Wake County Staff Favor Office Park Site for New General Services Building; Plan Includes Library Administration and Housing Option
Loading...
Summary
David Rutherford, deputy director of Facilities Design and Construction, presented a conceptual plan July 9 recommending the Wake County Office Park as the preferred location for a consolidated General Services Administration facility and related redevelopment that could include a Library Administration Building and an affordable-housing component.
David Rutherford, deputy director of Facilities Design and Construction, presented a conceptual plan July 9 recommending the Wake County Office Park as the preferred location for a consolidated General Services Administration (GSA) facility. Rutherford said the recommendation followed a program-confirmation process, site test fits and a review of response-time needs to county facilities.
Rutherford said GSA currently operates from two primary Wake County sites—401 Capitol Boulevard (about 123,000 square feet on roughly six acres) and a smaller facility at the North Wake landfill campus—and that the agency now maintains county buildings and a fleet far larger than it did 25 years ago. He described the consolidation objective as combining five core GSA functions—administration and support, fleet operations, physical plant, safety and security, and field/facility services—into a single, modern facility sized to serve a 20-year horizon.
Todd Dalton of CPL Architects said program work and staff questionnaires yielded a projected building program in the roughly 200,000–207,000 square-foot range with an associated need for approximately 14–20 acres, depending on how the design handles vertical parking and floor plate geometry. That footprint and circulation needs guided the search for possible sites inside a defined “heat map” of service-demand nodes, Rutherford said. The Wake County Office Park emerged as the top-ranked option because it is county-owned, has two points of access to major highways, sits near industrial uses compatible with fleet operations, and provides flexibility for phasing and multiple future uses.
The conceptual site plan in the presentation folds several county needs into a phased redevelopment: primary new GSA facility and an adjacent Library Administration Building (LAB) in phase one; potential future county office buildings and a parking deck in later phases; and an exploratory area for affordable housing of roughly 5–5.5 acres that the study estimated could support about 90 units in three-story buildings with parking (the plan flagged transit and grocery access as assets).
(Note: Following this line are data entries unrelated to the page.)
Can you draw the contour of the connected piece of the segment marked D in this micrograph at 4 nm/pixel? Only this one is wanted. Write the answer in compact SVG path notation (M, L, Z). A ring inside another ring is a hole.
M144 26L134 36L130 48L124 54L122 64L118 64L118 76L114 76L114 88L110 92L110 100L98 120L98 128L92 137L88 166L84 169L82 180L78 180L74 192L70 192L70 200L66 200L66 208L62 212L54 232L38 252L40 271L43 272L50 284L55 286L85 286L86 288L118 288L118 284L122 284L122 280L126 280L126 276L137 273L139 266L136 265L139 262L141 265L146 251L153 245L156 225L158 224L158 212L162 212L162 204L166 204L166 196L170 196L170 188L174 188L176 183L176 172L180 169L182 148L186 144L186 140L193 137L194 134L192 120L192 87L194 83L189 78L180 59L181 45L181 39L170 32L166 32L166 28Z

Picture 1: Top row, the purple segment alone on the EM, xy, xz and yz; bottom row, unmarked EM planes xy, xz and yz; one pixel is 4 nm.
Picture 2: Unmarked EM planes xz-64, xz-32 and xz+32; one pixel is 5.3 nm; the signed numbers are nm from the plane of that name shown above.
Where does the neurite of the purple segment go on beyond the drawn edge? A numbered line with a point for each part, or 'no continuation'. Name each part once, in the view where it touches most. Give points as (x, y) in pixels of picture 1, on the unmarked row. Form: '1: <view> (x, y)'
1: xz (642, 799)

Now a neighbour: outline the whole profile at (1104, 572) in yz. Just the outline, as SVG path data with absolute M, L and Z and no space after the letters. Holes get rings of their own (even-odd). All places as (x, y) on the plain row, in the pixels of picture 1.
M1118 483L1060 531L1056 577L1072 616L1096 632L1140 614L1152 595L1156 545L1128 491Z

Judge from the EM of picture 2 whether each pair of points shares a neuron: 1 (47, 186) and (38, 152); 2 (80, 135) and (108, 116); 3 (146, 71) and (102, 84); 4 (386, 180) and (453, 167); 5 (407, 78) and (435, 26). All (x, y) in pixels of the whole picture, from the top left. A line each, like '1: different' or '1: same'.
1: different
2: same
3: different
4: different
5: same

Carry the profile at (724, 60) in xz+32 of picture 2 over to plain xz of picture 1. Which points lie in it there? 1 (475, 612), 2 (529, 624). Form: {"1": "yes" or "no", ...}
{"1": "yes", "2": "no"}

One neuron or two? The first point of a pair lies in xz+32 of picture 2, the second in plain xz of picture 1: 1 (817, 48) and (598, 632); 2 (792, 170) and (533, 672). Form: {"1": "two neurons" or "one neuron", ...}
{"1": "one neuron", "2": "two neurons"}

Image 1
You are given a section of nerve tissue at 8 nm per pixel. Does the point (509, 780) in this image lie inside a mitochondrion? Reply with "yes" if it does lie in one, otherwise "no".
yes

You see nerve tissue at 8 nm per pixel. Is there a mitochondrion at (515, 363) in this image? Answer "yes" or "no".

Todd Dalton said the LAB and GSA functions share program similarities (warehouse/loading, training and administrative space) and that co-locating them improves cost efficiency and operational flexibility.
Rutherford said the conceptual program assumes a construction-manager-at-risk delivery method; staff plan to bring a request to authorize that delivery method in July and to return to the board with schematic design this fall (September/October) and site-plan activity through the rest of the fiscal year. The budget figure cited in the packet for the consolidated program and the LAB was $117.5 million in existing capital planning—about $91.0 million attributed to the GSA component plus $26.5 million from an existing library bond allocation—and Rutherford said the $91.0 million estimate excludes any potential proceeds from sale of the existing downtown GSA site (401 Capitol Boulevard).
Commissioners broadly praised the selection of the Office Park site and raised implementation questions. Commissioners asked about traffic studies and impacts to the adjacent historic Olivia Raney Library and Oak View Park; Rutherford said traffic analysis and careful construction staging would be next steps and that operations would be staged to maintain access to park and library properties. Several commissioners asked whether affordable housing could be denser; staff said three stories fit the park context but higher density options could be studied. Manager’s office staff noted that any required rezoning would be handled by the City of Raleigh and that phasing for housing would require subdivision and separate rezoning or development agreements.
Rutherford said the consolidation is intended to serve a 20-year program horizon and that the Office Park option scored well on response-time targets to the downtown campus and detention facilities. Staff will continue design refinement and community engagement; no decision or appropriation was required at the work session.